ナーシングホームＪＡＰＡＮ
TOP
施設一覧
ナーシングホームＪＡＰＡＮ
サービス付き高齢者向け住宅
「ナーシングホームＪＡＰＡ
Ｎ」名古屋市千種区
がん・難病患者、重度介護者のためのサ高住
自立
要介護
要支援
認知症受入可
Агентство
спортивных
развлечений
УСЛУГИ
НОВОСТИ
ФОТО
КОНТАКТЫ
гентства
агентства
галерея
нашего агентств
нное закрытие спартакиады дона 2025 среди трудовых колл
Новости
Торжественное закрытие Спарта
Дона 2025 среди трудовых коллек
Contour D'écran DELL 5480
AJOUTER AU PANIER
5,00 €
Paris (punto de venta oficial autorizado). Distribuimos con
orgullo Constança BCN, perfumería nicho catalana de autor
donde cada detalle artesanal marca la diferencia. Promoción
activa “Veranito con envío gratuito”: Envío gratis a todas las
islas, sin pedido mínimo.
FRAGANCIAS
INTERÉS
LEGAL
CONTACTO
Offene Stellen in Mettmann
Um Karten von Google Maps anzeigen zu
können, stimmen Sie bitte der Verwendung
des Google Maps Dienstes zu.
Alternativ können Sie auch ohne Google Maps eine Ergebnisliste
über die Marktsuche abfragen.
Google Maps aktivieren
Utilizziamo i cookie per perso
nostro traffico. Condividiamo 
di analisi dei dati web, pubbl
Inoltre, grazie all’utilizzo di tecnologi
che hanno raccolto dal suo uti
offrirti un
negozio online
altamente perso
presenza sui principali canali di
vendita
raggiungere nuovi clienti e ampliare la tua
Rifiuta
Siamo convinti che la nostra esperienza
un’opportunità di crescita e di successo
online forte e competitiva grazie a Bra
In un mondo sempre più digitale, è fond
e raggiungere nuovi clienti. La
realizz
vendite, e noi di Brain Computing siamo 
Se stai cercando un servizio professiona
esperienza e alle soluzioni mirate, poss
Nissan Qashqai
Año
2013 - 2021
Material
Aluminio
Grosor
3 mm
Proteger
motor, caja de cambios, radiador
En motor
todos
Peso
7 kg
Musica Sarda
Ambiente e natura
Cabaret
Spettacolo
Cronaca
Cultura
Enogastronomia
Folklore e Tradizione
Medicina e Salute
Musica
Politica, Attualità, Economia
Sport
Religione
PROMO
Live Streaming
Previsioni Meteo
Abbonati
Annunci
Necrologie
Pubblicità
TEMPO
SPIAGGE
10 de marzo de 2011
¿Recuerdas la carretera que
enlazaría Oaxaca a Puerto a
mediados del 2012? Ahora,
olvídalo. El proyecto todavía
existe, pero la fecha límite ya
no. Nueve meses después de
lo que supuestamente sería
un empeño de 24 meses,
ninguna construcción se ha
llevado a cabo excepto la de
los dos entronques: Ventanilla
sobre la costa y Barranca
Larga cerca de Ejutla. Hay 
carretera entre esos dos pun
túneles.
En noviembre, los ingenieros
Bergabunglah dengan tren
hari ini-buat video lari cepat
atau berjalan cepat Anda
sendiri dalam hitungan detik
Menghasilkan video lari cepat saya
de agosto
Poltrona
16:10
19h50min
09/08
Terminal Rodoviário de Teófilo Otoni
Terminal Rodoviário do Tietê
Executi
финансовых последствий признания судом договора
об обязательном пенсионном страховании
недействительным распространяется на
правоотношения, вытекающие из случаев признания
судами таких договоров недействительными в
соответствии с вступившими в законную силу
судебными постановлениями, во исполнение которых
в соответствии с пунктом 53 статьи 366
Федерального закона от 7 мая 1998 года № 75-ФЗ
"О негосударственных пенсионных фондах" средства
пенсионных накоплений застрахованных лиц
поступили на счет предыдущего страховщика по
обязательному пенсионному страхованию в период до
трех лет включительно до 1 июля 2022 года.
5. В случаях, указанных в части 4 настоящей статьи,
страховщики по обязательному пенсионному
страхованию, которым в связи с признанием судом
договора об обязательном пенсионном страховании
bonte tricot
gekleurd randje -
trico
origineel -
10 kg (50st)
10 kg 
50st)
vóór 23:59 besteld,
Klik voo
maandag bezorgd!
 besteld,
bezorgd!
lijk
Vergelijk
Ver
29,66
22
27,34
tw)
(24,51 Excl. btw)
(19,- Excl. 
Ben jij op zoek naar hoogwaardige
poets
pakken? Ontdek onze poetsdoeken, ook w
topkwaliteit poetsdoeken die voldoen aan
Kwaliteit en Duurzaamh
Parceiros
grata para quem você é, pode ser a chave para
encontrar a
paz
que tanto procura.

•••••

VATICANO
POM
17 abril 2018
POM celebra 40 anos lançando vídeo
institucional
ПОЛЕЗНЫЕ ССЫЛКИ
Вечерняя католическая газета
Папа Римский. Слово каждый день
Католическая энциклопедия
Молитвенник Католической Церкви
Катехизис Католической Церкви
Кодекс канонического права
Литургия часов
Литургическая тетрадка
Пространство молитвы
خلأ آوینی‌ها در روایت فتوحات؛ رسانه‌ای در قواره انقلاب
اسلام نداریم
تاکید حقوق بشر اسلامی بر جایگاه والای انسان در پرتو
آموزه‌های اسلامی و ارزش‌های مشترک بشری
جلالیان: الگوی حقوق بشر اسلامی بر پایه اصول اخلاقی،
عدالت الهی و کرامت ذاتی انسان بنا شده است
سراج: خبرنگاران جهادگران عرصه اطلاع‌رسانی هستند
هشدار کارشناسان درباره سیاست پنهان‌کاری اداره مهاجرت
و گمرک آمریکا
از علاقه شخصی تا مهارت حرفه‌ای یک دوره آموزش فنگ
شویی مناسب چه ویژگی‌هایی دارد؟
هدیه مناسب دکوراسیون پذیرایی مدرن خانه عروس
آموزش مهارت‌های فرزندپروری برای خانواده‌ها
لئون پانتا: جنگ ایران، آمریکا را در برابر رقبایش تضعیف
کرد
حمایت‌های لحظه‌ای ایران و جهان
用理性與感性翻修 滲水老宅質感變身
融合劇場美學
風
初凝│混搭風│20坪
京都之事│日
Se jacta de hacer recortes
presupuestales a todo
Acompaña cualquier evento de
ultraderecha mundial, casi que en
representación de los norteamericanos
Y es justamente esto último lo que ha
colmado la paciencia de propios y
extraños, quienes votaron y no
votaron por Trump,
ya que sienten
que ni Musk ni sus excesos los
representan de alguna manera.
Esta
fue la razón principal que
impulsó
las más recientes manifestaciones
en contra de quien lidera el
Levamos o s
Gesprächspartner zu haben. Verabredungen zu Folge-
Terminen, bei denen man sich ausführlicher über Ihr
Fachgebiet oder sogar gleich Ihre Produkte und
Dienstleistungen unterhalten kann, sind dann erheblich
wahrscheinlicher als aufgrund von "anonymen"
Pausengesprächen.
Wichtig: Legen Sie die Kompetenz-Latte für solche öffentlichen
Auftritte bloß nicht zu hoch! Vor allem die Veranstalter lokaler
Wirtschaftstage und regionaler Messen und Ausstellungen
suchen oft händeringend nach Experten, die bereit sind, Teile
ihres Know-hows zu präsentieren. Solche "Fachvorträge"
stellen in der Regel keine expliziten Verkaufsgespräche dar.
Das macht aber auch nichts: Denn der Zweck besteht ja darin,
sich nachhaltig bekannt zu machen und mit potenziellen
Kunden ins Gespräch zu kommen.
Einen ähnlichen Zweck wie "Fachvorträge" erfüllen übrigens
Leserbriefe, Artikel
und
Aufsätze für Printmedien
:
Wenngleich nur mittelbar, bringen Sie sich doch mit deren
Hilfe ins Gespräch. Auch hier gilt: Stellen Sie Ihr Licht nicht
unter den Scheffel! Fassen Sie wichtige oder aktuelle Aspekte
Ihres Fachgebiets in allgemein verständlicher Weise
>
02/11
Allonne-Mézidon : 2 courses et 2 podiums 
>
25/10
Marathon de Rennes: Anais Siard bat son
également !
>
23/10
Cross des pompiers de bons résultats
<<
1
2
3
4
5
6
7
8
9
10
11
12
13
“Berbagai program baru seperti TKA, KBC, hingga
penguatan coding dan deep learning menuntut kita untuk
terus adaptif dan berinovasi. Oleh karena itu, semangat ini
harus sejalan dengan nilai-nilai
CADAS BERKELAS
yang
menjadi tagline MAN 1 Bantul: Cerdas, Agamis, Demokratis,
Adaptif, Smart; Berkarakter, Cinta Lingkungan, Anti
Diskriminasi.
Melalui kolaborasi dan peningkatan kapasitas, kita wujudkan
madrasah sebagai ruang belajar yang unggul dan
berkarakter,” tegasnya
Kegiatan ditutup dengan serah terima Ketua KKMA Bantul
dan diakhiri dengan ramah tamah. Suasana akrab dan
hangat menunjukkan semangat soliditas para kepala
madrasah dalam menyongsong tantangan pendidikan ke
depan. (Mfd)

•••••

◆ **Task objective**: Can you find every line in the entries above that contains the string "Terminal" and copy each one out? Case matters.

◆ **Reply**:
Terminal Rodoviário de Teófilo Otoni
Terminal Rodoviário do Tietê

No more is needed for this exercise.